Partilha de perspectivas... tanto quanto atualizadas.



quinta-feira, 17 de março de 2022

Um saramago na campa do zeca...

 


Mais do que algo irónico, este ‘episódio’ resulta de uma visita esporádica a um cemitério – no final deste texto diremos qual (*) – onde pude constatar o estado de abandono de tantos lugares de repouso dos restos mortais lá colocados. Embora seja um espaço primigénio de sepultamento de uma cidade média no nosso país, por ali se podem já verificar as conquistas de uma etnia que vai adquirindo os jazigos abandonados, dando-lhes o seu toque de aparente modernidade, embora sem gosto nem enquadramento adequado...

 1. Com a vaga de mortes da recente pandemia – onde tantas vezes faltou o tempo de luto necessário – vemos que o tema da morte saiu de um certo armário (quase) ideológico: embora deixado à distância, o assunto surgiu de roupante na vida de tantas pessoas, umas tentando fugir-lhe, outras como que varrendo-o para debaixo do tapete de uma certa existência fútil e outros ainda querendo resolver o caso foram incinerando os restos para não mais voltar a enfrentar-se com fantasmas e medos.

TAREFA 1
Segundo o texto sobre o cemitério e a morte, porque é que o tema da morte saiu de um certo armário? Responda em uma a três frases.
TAREFA 2
Continue, por favor, o texto sobre o cemitério e a morte a partir da última frase apresentada.

INFORMAÇÃO FORNECIDA
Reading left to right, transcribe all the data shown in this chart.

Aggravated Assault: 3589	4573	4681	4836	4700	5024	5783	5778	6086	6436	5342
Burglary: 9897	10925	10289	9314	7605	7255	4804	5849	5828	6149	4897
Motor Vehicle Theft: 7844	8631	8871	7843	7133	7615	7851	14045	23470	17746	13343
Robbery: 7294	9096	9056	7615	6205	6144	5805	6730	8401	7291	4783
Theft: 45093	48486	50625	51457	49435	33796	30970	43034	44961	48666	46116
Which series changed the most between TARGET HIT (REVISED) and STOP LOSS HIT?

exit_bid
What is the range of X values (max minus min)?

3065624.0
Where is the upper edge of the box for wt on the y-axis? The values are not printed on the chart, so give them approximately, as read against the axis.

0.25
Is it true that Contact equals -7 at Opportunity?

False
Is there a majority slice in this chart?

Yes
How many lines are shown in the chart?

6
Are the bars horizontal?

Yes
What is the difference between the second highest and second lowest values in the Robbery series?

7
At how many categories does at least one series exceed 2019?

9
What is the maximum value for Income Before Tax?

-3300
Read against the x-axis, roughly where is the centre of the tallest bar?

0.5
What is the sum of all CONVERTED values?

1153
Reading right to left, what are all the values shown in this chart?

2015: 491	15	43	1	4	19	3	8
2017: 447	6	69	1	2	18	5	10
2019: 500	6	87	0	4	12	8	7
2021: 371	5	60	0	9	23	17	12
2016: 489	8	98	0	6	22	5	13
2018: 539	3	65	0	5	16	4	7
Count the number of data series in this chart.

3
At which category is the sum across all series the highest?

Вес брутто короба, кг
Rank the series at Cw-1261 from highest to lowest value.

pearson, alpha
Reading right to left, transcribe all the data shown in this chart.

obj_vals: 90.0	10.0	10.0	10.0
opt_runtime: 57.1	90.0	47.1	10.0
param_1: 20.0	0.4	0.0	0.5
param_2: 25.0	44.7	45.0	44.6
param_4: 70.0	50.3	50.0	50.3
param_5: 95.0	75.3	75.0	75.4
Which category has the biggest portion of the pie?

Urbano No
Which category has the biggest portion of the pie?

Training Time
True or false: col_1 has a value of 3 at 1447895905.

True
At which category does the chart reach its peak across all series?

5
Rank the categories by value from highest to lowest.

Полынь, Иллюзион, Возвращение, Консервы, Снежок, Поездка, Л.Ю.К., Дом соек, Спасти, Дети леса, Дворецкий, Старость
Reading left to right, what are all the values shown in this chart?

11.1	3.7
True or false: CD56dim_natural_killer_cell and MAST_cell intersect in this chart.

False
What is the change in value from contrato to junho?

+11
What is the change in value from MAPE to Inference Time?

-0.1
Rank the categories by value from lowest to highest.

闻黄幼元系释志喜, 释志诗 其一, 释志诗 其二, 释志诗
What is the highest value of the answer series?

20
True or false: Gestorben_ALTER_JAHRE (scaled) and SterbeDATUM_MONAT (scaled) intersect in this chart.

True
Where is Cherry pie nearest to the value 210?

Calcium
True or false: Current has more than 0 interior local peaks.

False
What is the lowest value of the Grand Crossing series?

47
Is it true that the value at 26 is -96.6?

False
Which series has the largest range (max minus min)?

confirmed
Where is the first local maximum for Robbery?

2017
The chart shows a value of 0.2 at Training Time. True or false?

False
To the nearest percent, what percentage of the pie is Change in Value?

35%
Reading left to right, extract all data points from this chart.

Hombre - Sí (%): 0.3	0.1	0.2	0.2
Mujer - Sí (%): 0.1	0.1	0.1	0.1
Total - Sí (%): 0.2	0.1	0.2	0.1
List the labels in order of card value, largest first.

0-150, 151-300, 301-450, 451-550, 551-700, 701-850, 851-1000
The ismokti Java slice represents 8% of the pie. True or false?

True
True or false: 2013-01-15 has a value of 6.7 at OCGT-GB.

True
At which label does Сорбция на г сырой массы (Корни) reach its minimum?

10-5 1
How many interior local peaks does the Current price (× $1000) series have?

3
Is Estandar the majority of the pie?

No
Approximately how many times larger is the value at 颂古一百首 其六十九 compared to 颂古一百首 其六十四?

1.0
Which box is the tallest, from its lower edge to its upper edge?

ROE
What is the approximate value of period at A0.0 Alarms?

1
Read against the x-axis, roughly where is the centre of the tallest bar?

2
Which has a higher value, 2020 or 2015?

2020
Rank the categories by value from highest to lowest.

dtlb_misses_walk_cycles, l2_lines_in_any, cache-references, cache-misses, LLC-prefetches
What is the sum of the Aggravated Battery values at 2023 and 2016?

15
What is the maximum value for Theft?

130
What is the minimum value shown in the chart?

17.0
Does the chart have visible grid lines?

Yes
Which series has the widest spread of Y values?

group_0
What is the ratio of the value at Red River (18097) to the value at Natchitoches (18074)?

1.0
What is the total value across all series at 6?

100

RESULTADO DO EXERCÍCIO 1
Saiu por causa da vaga de mortes da recente pandemia, em que tantas vezes faltou o tempo de luto necessário. Assim, embora fosse deixado à distância, o assunto surgiu de repente na vida de tantas pessoas.

RESULTADO DO EXERCÍCIO 2
 2. Várias questões me têm assaltado, neste últimos anos: por que não conseguiu esta pandemia atrair as pessoas a Deus, pelo contrário mais pareceram exorcizá-lo das suas vidas? O confinamento social não foi mais uma desculpa do que um modo de enfrentar o problema? As agruras para debelar o vírus não trouxeram outros vírus bem mais mortíferos e insanáveis? O enquistamento de tantas mentalidades não será resultado de más opções, mesmo religiosas, nas diversas fases de fechamento de uns aos outros? Os cuidados higiene-sanitários não conspurcaram muitas cabeças, que agora vemos mais vazias e ocas?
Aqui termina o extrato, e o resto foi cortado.